Renal failure: efavirenz pharmacokinetics have not been studied in patients with renal failure, but less than 1% of the efavirenz dose unchanged excretion in urine, so that the effects of deterioration of renal elimination of efavirenz should be kept to a minimum (see section 4,2). There is no experience in patients with severe renal failure and recommended close monitoring of security in this group.

Older people: the insufficient number of elderly patients who have been tested in clinical studies to determine whether they respond differently than younger patients.

Children: efavirenz have not been evaluated in children under 3 years old, or who weigh less than 13 kg.
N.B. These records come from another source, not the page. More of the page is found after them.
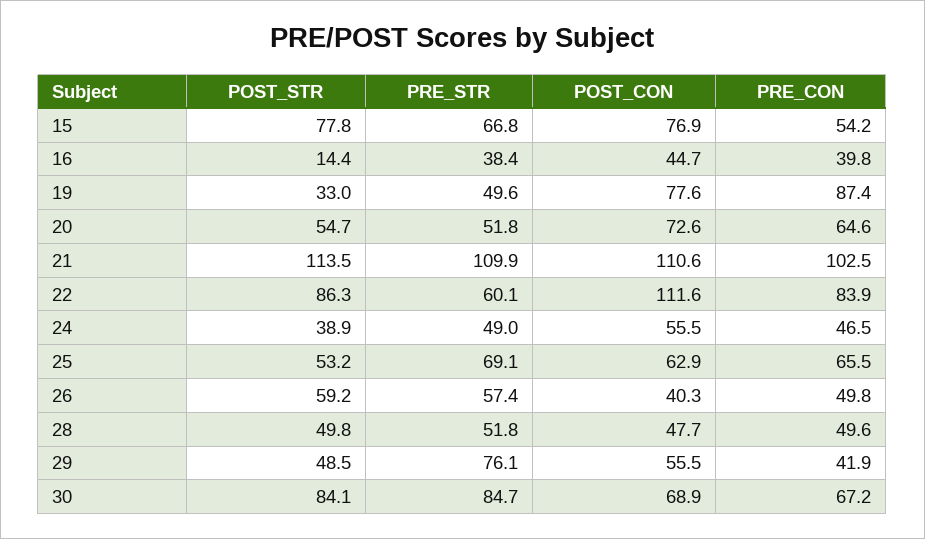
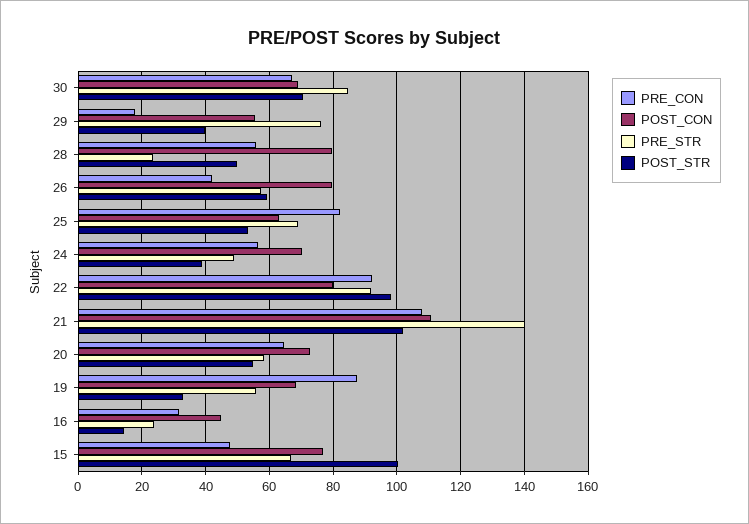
  {
    "POST_STR": {
-     "15": 77.8,
+     "15": 100,
      "16": 14.4,
      "19": 33,
      "20": 54.7,
-     "21": 113.5,
+     "21": 102,
-     "22": 86.3,
+     "22": 98,
      "24": 38.9,
      "25": 53.2,
      "26": 59.2,
      "28": 49.8,
-     "29": 48.5,
+     "29": 40,
-     "30": 84.1
+     "30": 70
    },
    "PRE_STR": {
      "15": 66.8,
-     "16": 38.4,
+     "16": 24,
-     "19": 49.6,
+     "19": 56,
-     "20": 51.8,
+     "20": 58,
-     "21": 109.9,
+     "21": 140,
-     "22": 60.1,
+     "22": 92,
      "24": 49,
      "25": 69.1,
      "26": 57.4,
-     "28": 51.8,
+     "28": 24,
      "29": 76.1,
      "30": 84.7
    },
    "POST_CON": {
      "15": 76.9,
      "16": 44.7,
-     "19": 77.6,
+     "19": 68,
      "20": 72.6,
      "21": 110.6,
-     "22": 111.6,
+     "22": 80,
-     "24": 55.5,
+     "24": 70,
      "25": 62.9,
-     "26": 40.3,
+     "26": 80,
-     "28": 47.7,
+     "28": 80,
      "29": 55.5,
      "30": 68.9
    },
    "PRE_CON": {
-     "15": 54.2,
+     "15": 48,
-     "16": 39.8,
+     "16": 32,
      "19": 87.4,
      "20": 64.6,
-     "21": 102.5,
+     "21": 108,
-     "22": 83.9,
+     "22": 92,
-     "24": 46.5,
+     "24": 56,
-     "25": 65.5,
+     "25": 82,
-     "26": 49.8,
+     "26": 42,
-     "28": 49.6,
+     "28": 56,
-     "29": 41.9,
+     "29": 18,
      "30": 67.2
    }
  }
Therefore, efavirenz should not be given to children under 3 years old.

Lactose: This drug contains 250 mg lactose, in each-600 mg daily dose. This number is not likely to cause the symptoms of lactose intolerance.

Patients with rare hereditary problems galactose intolerance, Sami lactase deficiency or glucose-galactose malabsorption should not take this drug. Individuals with these conditions can take efavirenz oral solution, which is free of lactose.




4.5 Interactions with other drugs and other forms of interaction

Efavirenz is an inducer of CYP3A4 inhibitor and including some CYP isozymes CYP3A4 (see section 5.2). Other compounds, which are substrates of CYP3A4, possibly decreased plasma concentrations in joint jurisdiction with efavirenz. Efavirenz exposure can be changed when given the medicines and foods (for example, grapefruit juice), which affect CYP3A4 activity.

Efavirenz should not be administered concurrently with terfenadine, astemizole, cisapride, midazolam, triazolam, pimozide, bepridil, or ergot alkaloids (such as ergotamine, dihydroergotamine, ergonovine and methylergonovine), as the oppression of their metabolism may lead to a serious, life-threatening events (see . section 4.3).


Along antiretroviral drugs:

Protease inhibitors:

Amprenavir: while efavirenz was shown a reduction Cmax, AUC and Cmin in amprenavir about 40% in adults, when combined with ritonavir amprenavir, to offset the effect of efavirenz pharmacokinetics ritonavir booster effect. Therefore, if efavirenz is given in combination with amprenavir (600 mg twice daily) and ritonavir (100 or 200 mg twice daily), no dosage adjustment is necessary. For joint management efavirenz with low doses of ritonavir in combination with a protease inhibitor, see the section below on ritonavir.
SUSTIVA 600 mg
Moreover, if efavirenz is given in combination with amprenavir and nelfinavir, no dosage adjustment necessary for any of the drugs. Treatment with efavirenz in combination with saquinavir and amprenavir is not recommended because the impact of both PV is expected to be significantly reduced. No dosage recommendations can be made available for co-management with other IP amprenavir and efavirenz in children and patients with renal impairment. Such combinations should be avoided in patients with hepatic impairment.